**EXERCISE**
Take the lines from the one with "18: (364, 20, 1.39)" through the end of the material below and repeat them exactly, dropping every picture.

**DATA SHOWN**
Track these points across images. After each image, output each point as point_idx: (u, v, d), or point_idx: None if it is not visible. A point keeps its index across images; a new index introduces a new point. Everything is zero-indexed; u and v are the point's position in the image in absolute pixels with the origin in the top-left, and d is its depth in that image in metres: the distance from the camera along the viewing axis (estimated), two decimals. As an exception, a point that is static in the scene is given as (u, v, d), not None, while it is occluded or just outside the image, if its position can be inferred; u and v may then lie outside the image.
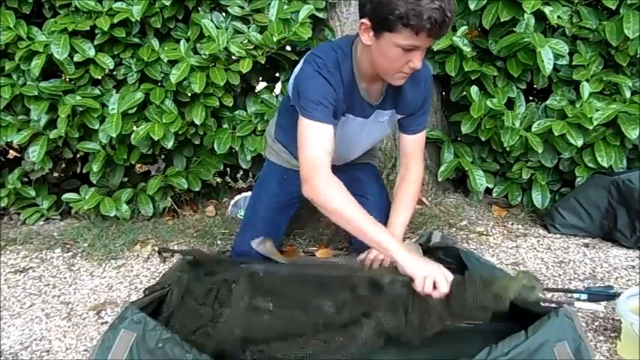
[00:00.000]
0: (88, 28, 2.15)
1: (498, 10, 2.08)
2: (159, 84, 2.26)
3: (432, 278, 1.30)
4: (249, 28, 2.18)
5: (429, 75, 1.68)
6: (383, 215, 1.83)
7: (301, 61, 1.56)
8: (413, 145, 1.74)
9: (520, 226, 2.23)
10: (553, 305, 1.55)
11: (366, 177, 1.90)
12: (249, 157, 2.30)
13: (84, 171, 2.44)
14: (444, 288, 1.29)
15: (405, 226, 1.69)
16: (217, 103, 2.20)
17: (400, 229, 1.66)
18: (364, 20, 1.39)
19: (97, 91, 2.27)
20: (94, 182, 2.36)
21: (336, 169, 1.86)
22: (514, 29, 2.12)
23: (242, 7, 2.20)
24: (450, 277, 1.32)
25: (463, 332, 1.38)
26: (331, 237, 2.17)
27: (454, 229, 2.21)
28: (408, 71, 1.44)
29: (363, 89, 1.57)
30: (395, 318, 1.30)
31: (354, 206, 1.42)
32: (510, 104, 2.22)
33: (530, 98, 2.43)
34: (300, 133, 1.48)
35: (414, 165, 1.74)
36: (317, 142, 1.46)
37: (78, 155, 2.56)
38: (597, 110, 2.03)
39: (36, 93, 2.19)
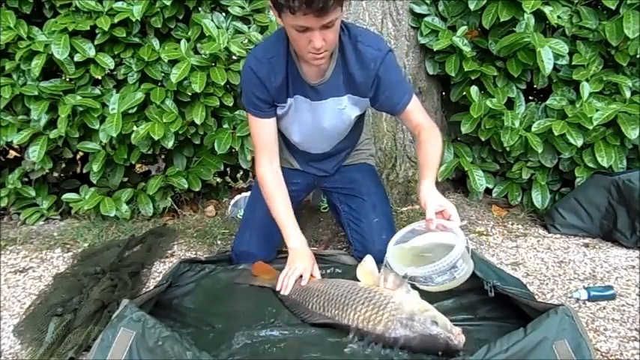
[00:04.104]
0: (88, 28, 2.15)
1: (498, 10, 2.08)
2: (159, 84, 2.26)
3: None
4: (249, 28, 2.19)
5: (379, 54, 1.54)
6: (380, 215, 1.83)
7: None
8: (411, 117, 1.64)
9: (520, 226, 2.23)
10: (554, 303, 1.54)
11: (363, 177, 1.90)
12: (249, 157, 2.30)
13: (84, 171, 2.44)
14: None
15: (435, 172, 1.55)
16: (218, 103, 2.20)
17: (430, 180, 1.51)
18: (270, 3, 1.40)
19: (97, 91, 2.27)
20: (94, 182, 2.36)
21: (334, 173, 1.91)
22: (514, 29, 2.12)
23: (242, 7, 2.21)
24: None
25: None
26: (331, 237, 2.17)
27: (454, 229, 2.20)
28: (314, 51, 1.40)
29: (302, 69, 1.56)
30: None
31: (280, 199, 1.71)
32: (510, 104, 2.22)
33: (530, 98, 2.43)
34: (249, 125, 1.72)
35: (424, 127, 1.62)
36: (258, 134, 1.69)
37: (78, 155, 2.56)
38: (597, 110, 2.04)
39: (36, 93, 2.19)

**EXERCISE ANSWER**
18: (364, 20, 1.39)
19: (97, 91, 2.27)
20: (94, 182, 2.36)
21: (336, 169, 1.86)
22: (514, 29, 2.12)
23: (242, 7, 2.20)
24: (450, 277, 1.32)
25: (463, 332, 1.38)
26: (331, 237, 2.17)
27: (454, 229, 2.21)
28: (408, 71, 1.44)
29: (363, 89, 1.57)
30: (395, 318, 1.30)
31: (354, 206, 1.42)
32: (510, 104, 2.22)
33: (530, 98, 2.43)
34: (300, 133, 1.48)
35: (414, 165, 1.74)
36: (317, 142, 1.46)
37: (78, 155, 2.56)
38: (597, 110, 2.03)
39: (36, 93, 2.19)
[00:04.104]
0: (88, 28, 2.15)
1: (498, 10, 2.08)
2: (159, 84, 2.26)
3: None
4: (249, 28, 2.19)
5: (379, 54, 1.54)
6: (380, 215, 1.83)
7: None
8: (411, 117, 1.64)
9: (520, 226, 2.23)
10: (554, 303, 1.54)
11: (363, 177, 1.90)
12: (249, 157, 2.30)
13: (84, 171, 2.44)
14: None
15: (435, 172, 1.55)
16: (218, 103, 2.20)
17: (430, 180, 1.51)
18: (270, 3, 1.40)
19: (97, 91, 2.27)
20: (94, 182, 2.36)
21: (334, 173, 1.91)
22: (514, 29, 2.12)
23: (242, 7, 2.21)
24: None
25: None
26: (331, 237, 2.17)
27: (454, 229, 2.20)
28: (314, 51, 1.40)
29: (302, 69, 1.56)
30: None
31: (280, 199, 1.71)
32: (510, 104, 2.22)
33: (530, 98, 2.43)
34: (249, 125, 1.72)
35: (424, 127, 1.62)
36: (258, 134, 1.69)
37: (78, 155, 2.56)
38: (597, 110, 2.04)
39: (36, 93, 2.19)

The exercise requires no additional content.